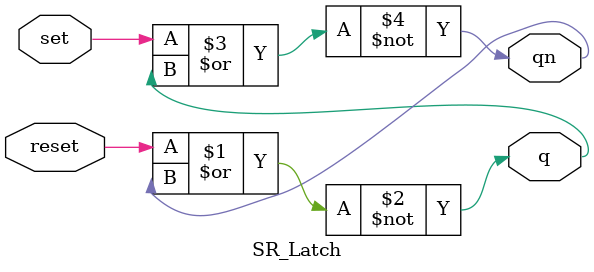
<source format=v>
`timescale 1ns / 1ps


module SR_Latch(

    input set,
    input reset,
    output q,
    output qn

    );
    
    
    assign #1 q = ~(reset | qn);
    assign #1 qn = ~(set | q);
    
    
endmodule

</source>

Exercise description: Repeat the listing above word for word, omitting the pictures.

Response to the task:
<source format=v>
`timescale 1ns / 1ps


module SR_Latch(

    input set,
    input reset,
    output q,
    output qn

    );
    
    
    assign #1 q = ~(reset | qn);
    assign #1 qn = ~(set | q);
    
    
endmodule

</source>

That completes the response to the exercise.